EXERCISE INPUT:
Content starts
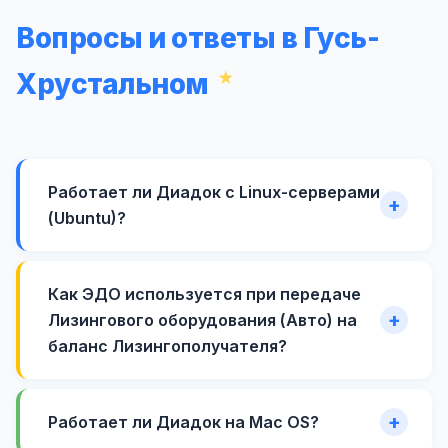
Вопросы и ответы в Гусь-
Хрустальном
Работает ли Диадок с Linux-серверами
(Ubuntu)?
Как ЭДО используется при передаче
Лизингового оборудования (Авто) на
баланс Лизингополучателя?
Работает ли Диадок на Mac OS?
Content ends
TASK TO COMPLETE: Format the lines above as a JSON list of strings, one string per line, with blank lines left out. Leave the pictures out of the answer.

SOLUTION TO THIS PROBLEM:
[
  "Вопросы и ответы в Гусь-",
  "Хрустальном",
  "Работает ли Диадок с Linux-серверами",
  "(Ubuntu)?",
  "Как ЭДО используется при передаче",
  "Лизингового оборудования (Авто) на",
  "баланс Лизингополучателя?",
  "Работает ли Диадок на Mac OS?"
]